Smith’s globe hopping continued for nearly two decades post Vietnam, his itinerary a virtual scrapbook of late 20th century world history.
He went to China with President Gerald Ford, and covered Jimmy Carter’s 1976 presidential run. He was with Rather on his exclusive interview in Bagdad with Saddam Hussein, and he was in Egypt when Anwar Sadat was assassinated. He was in China for the Tiananmen Square Protests; he covered dozens of space launches and the royal wedding of Charles and Diana. He occasionally shot for “60 Minutes,” and Cannon Smith remembers as a child getting carried around on the shoulders of famed correspondent Ed Bradley.
Smith was let go in the early 1990s as CBS shed veteran correspondents, producers and camera teams. He started at WSB-TV in 1995, but his official position in the engineering, news gathering department barely describes his contributions.
Smith helped create WSB-TV’s current archival system. He also played a critical role a decade ago when the station transitioned from tape to digital, which was only fitting for man who began his career using the oversized Speed Graphic press camera.

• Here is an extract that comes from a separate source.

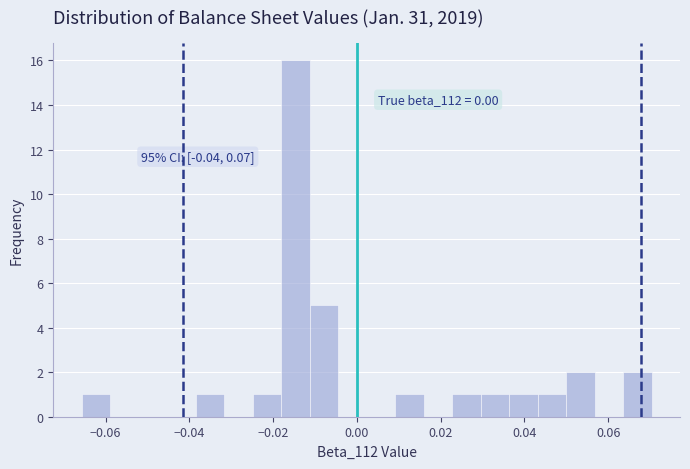

Around what value on the x-axis is the tallest bar? Give the approximate position of its centre, as read against the axis.

-0.014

“He was very proud of his career,” friend and news editor Kisha Brown said, “but he was very humble, very quiet. You really had to pry stories out of him. For some in the newsroom he could be intimidating. But once you got to know him he was really loveable, the kind of guy who loves talking about his cats and dog.”
Childhood friend Hoover agrees with this depiction, though he wishes Smith had shown a tad less humility.
“Just a few weeks ago I was texting him to compile a book,” Hoover said. “I’ve actually been on him to do it for several years. I personally have a lot of his darkroom equipment and negatives going back to the fifties.
“But he wasn’t ever going to do it,” Hoover concluded. “He was driven, a go-getter like none other. But I don’t think he ever thought he was helping preserve history. The way he thought, writing a book would be bragging or, worse, even a kind of arrogant.”
Smith is survived by his wife Jan Smith and their son Cannon Smith, along with daughters Stacye Smith, Margery Smith, Stephanie Smith and son Eric Smith.